LoqiRoam · 旅日記

笛の音から、森の余白へ

鉄道、カフェ、笛の展示、庭園、巨石、山寺をつなぎ、音が静けさへ変わる井伊谷の旅。

岡地を出て、まず金指駅で天竜浜名湖線の小さな気配を拾った。列車が去ると、駅のまわりには風と遠い生活音だけが残り、その余白が次の道を決めてくれた。高台のカフェでは、眺めと雑貨の静かな手触りに寄り道し、そこから地域遺産センターへ向かった。地形模型と青葉の笛の音色に触れると、井伊谷の歴史が年表ではなく、地面の起伏として立ち上がってくる。龍潭寺では庭の水面に音が沈み、天白磐座遺跡では巨石と川の配置に、もっと古い祈りの響きを想像した。最後はバスで奥山へ伸び、方広寺の森を歩いた。
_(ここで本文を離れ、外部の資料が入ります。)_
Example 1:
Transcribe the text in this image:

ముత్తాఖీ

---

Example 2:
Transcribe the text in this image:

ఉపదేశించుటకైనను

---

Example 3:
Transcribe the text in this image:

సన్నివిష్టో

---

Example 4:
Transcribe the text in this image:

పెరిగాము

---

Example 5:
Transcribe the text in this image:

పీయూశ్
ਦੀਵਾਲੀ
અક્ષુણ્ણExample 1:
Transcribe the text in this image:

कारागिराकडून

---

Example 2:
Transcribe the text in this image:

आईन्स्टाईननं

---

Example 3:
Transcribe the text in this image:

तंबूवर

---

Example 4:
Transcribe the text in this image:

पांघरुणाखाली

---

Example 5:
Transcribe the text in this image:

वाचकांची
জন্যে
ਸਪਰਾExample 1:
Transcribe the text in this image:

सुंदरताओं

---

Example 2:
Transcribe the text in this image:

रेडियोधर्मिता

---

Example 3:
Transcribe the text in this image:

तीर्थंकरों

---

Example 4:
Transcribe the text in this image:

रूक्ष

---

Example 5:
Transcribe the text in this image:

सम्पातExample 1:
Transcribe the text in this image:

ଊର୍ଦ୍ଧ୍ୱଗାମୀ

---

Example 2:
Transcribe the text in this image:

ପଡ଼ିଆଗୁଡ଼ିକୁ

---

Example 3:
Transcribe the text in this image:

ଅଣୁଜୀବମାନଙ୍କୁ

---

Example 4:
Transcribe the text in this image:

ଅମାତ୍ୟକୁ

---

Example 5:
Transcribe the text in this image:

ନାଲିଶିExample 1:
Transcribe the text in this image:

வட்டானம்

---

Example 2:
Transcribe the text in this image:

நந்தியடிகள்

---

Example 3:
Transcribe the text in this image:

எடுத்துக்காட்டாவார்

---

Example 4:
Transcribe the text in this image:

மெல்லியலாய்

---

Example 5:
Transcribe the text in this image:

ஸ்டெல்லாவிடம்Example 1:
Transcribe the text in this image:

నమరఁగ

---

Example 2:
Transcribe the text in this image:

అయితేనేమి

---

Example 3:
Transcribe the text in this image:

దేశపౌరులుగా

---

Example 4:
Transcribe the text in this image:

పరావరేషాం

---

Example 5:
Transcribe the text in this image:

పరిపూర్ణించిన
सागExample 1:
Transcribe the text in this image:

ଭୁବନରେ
堂宇や羅漢像が木々の間から現れるたび、旅の音量が少しずつ下がっていく。帰るころには、何かを聞きに来たはずなのに、聞こえない時間そのものを持ち帰っていた。

この旅の足跡

  1. 金指駅の古い木造の雰囲気に、列車が去ったあとの風の音が重なっていた。小さな駅なのに、ここから先の道がひらけていく感じがする。
  2. 金指の高台にあるKAMONEは、カフェであり北欧雑貨店でもある。急坂を上った先の眺めと、店内の静かな生活音に少し驚いた。
  3. 地域遺産センターでは、井伊谷の地形模型に映像が重なり、青葉の笛の複製から音色も体験できる。歴史が耳に近づいてくる展示だった。
  4. 龍潭寺の庭は小堀遠州作の池泉鑑賞式庭園で、建物の気配まで水面に沈んでいる。開門時間を確かめて訪れると、音の少なさ自体が印象に残る。
  5. 天白磐座遺跡では、高さのある巨石が小丘陵に群れ、三方を川に囲まれた地形が古い祭祀の場を想像させる。足元の静けさに耳が向いた。
  6. 方広寺は森の中に堂宇が点在し、五百羅漢や古い伽藍が歩くたびに現れる。山の空気に音が吸われ、終着にふさわしい余白が残った。